[00:12] <Dud1> Would it be a bad idea to split a title.xml file into smaller chunks then put them back together at the end?
[00:13] <Dud1> *titles.txt file
[00:21] <Nemo_bis> Hm. Yes, probably rather bad. Every time you resume the download, dumpgenerator re-generates the XML based on the previous XML and the titles list. I've never understood how it works :) but it may destroy data on all pages which are not listed.
[00:22] <Nemo_bis> However, you can just produce multiple XML files and put them in a single archive, multi-step import is not a problem and 7z will be equally happy.
[00:29] <Dud1> Yeah it took like an hour and a half earlier to regenerate one. Cool, add one complete titles file or as many as I have xml files?
[00:30] <Nemo_bis> Dud1: I don't understand this last question
[00:32] <Dud1> When adding the multiple xml files, do I add one titles.txt file or one titles.txt file for each xml file?
[00:32] <Nemo_bis> Dud1: better use the original, full one
[00:32] <Nemo_bis> Just to reduce confusion
[00:39] <Dud1> Sweet, this will be so handy, thanks :)

§ PROBLEM TO WORK ON
Continue the chat about splitting a titles file for dumpgenerator, picking up right after its final message.

§ RECORD EXTRACTS
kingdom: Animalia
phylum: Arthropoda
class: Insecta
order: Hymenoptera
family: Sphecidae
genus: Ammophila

§ ANSWER TO THIS EXERCISE
[00:40] <Dud1> What is the biggest single wiki (other than wikipedia)?
[00:40] <Nemo_bis> Dud1: French Wiktionary?
[00:40] <Nemo_bis> It depends if you mean article count, page count, total size, size compressed, also images...
[22:21] <Schbirid> current status https://pastee.org/69utv
[22:22] <Schbirid> the size rows without a letter are my current counts, i run the script 2-3 times over each of my domain list split files until no more images were downloaded
[22:22] <Schbirid> its slow but i dont need that server atm so no biggie
[22:25] <Nemo_bis> better so then :)
[22:25] <Nemo_bis> hehe, 111 GB for a single letter :)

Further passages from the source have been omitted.